Stopgap remediation of KEYCLOAK-13340 (Perf issues with many offline sessions) in v16.1.1?


My company is currently on Keycloak v16.1.1, and have been hit (we think) by KEYCLOAK-13340: Performance Issues with many offline sessions, which in extreme cases is causing servers to fail liveness checks and be restarted, and seems to be a the root of user logouts. This behavior seems to have been introduced with lazy offline session loading in v15.

A fix for this has been merged into main at b104dc7, and has not been merged into a release branch. As such, I assume that it’s considered unstable for now; nevertheless, barring the lack of any alternatives, it’s not feasible for for us to migrate to v20 at this time.

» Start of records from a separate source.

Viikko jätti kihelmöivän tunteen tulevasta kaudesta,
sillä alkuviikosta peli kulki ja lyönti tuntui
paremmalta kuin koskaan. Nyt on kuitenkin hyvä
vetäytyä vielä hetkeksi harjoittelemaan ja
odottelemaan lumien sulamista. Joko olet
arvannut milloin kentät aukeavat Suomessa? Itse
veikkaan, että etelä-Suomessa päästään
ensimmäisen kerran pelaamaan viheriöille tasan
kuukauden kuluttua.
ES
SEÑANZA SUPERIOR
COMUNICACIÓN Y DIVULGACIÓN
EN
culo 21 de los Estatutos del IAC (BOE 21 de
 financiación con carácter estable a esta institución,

I have a few followup questions:

  1. We have a relatively small number of accounts with large numbers of offline sessions. Why this is the case is still a matter of internal investigation, but given that, is there a recommended database-level method for manually cleaning up sessions? The theory here is that even if there are adverse effects to a small group of users, they would be able to re-login as necessary.
  2. Mostly a mirror of the GH issue discussion comment: While my search has been non-exhaustive and mostly centered upon changes to and specifically the query findClientSessionsOrderedById, I haven’t found changes associated with this issue between 16.1.1 and the proposed fix mentioned above. I’ve created a patch for 16.1.1 based upon the original fix, but have yet to attempt to build it. Regardless, how horrible of an idea is this?
  3. Are there any other short-term remediations that come to mind?